The High North is no longer an untouched wilderness. It is a contested arena where sabotage, disinformation, and resilience matter as much as conventional military power. Understanding these irregular dynamics is essential to grasping the future of Arctic security.

Updated March 2026

Since this article was published, the Arctic has moved from a contested periphery to a central flashpoint in great-power competition. Multiple developments have validated and accelerated the dynamics described below.

Greenland Crisis (2025–2026). The Trump administration sought to annex Greenland, threatening tariffs against Denmark and refusing to rule out military force. Denmark launched Operation Arctic Endurance in January 2026, deploying troops from 14 European nations to the island — the largest allied military presence in Greenland’s history. The crisis eased after Trump withdrew threats at the Davos World Economic Forum on January 21, 2026, but the episode exposed how quickly Arctic sovereignty disputes can fracture alliance cohesion. CFR overview →

NATO Arctic Sentry (February 2026). NATO launched Arctic Sentry, a multi-domain enhanced vigilance activity led by Joint Force Command Norfolk, to strengthen deterrence in the High North. Exercise Cold Response 26 (March 9–19, 2026) followed with 32,500 participants from 14 allied countries conducting land, air, and naval operations across Norway and Finland — the first major NATO exercise under the Arctic Sentry framework. NATO Arctic security →

Baltic–Arctic Undersea Cable Escalation. The wave of suspected cable sabotage has intensified. In November 2024, the BCS East-West Interlink and C-Lion1 cables were severed — the Chinese vessel Yi Peng 3 was investigated. In December 2024, the Estlink 2 power cable between Finland and Estonia was damaged by the suspected Russian shadow fleet tanker Eagle S. On December 31, 2025, a Helsinki–Tallinn cable was cut and Finnish police seized the vessel Fitburg. NATO’s Baltic Sentry operation launched January 2025 in direct response. Finland’s intelligence agency Supo offered a nuanced March 2026 assessment noting that cable damage, while increasing, is not automatically state-directed sabotage. TRH: Undersea Sabotage →

US Arctic Military Buildup. The U.S. Army published ATP 3-90.96 in February 2025, its first dedicated Arctic operations doctrine in years. The 11th Airborne Division — the Army’s only Arctic-capable division — has accelerated cold-weather training at Eielson Air Force Base, Alaska. NATO opened the Combined Air Operations Centre (CAOC) in Bodø, Norway in October 2025, and is establishing Forward Land Forces in Finland (Sweden-led).

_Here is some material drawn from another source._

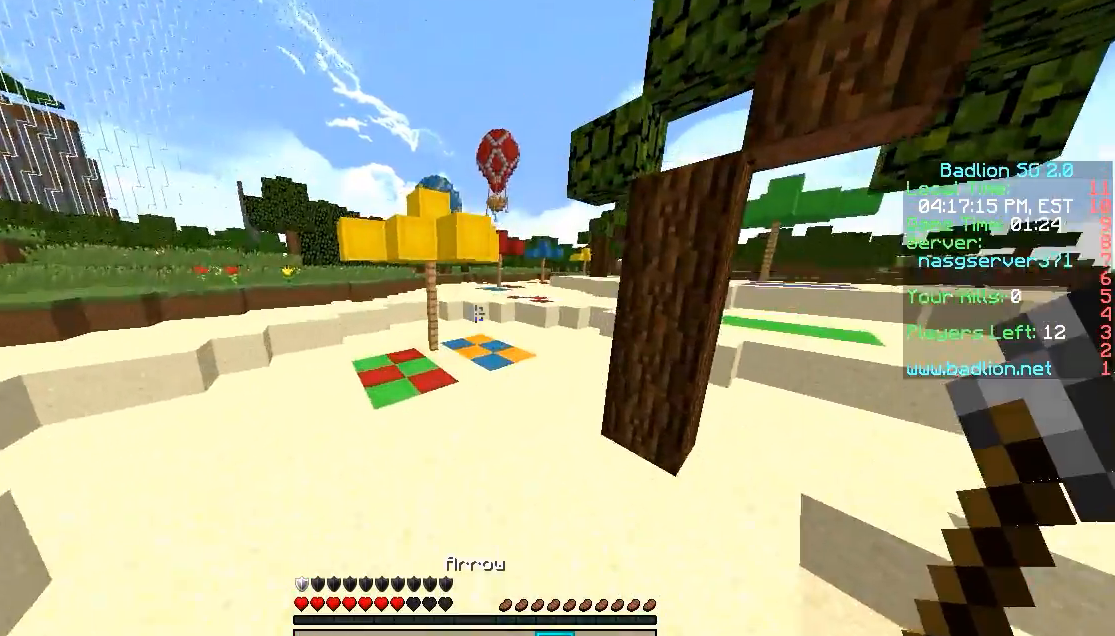
{"keys": ["w"], "mouse": [], "events": []}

Arctic Drone Gap. A February 2026 CEPA report and Defense News analysis warned that NATO faces a structural shortfall in Arctic-capable uncrewed systems. Russia is integrating drones for ISR, coastal defense cueing, and one-way attack operations in the Arctic faster than the alliance. CEPA report →

Russia’s Hybrid Strategy in the High North

The Northern Fleet as a Strategic Anchor

Russia holds the largest and most capable military presence in the Arctic. The Northern Fleet, headquartered on the Kola Peninsula near Murmansk, is the centerpiece. It fields ballistic missile submarines, nuclear-powered icebreakers, and Arctic-trained brigades. For Moscow, the High North is both a shield for its nuclear deterrent and a lever of global influence.

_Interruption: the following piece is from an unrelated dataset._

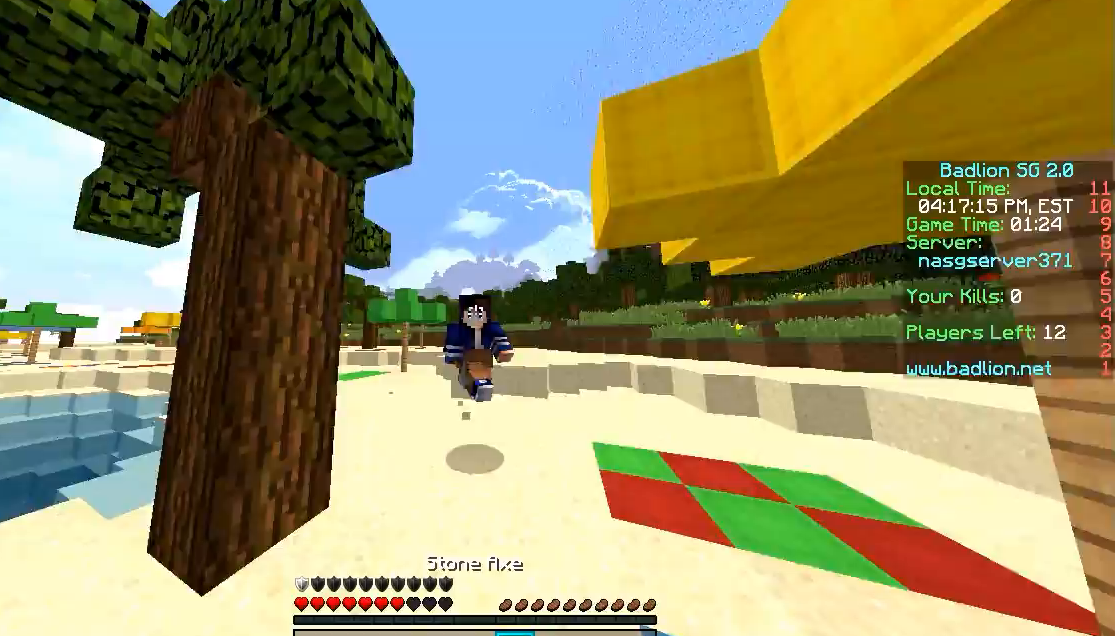
{"keys": ["w"], "mouse": [], "events": []}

GPS Jamming and Electronic Warfare

Russia’s most effective tools in the Arctic are hybrid operations that blur the line between peace and war. One such tool is GPS jamming. Pilots flying near Kirkenes in Norway or Ivalo in Finland have reported repeated signal losses, which have been traced back to Russian electronic warfare systems across the border. These disruptions test NATO’s resilience and remind local populations that Russia can interfere with civilian life at will.

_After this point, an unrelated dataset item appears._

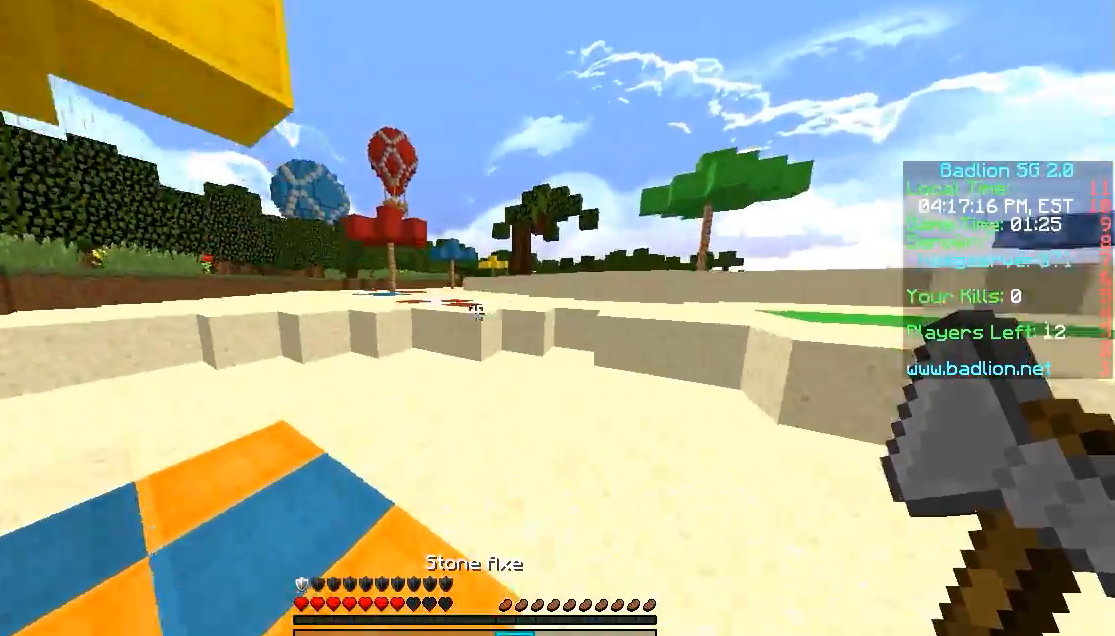
{"keys": ["w"], "mouse": [], "events": [[100, "a", "down"], [350, "a", "up"]]}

A Russian research ship sails through Arctic waters, projecting clear sonar beams into the deep ocean as ice floes drift nearby under a cloudy sky.
Source: Image is AI generated by The Resistance Hub.

Research Vessels and Seabed Mapping

Maritime activity tells a similar story. Russian “research” vessels frequently appear along undersea cable and pipeline routes. Many carry unmanned submersibles and sonar equipment. Their purpose is not purely scientific. The 2022 severing of one of the two Svalbard undersea cables exposed how easily critical infrastructure can be targeted. Norway stopped short of assigning blame, but the incident fit Russia’s pattern of operating in the grey zone — using ambiguity and deniability to impose costs while avoiding open conflict.

Cyber Intrusions Against Critical Infrastructure

Cyber operations add another layer of pressure. Energy companies in Norway and satellite providers in Svalbard have faced intrusions linked to Russian state-backed groups. These attacks are rarely catastrophic. Instead, they probe defenses, gather intelligence, and foster doubt about the reliability of Arctic infrastructure. The pattern mirrors what Russia has deployed against Finnish rail infrastructure near NATO bases and German naval facilities.

Dual-Use Civilian Fleets

Even Russia’s civilian fleets are drawn into this strategy. Fishing trawlers and commercial ships are often tasked with surveillance roles, blurring the lines between commerce and state power. This dual-use model ensures Moscow maintains a constant presence under the cover of normal activity — a hallmark of Russia’s broader sabotage campaign across Europe.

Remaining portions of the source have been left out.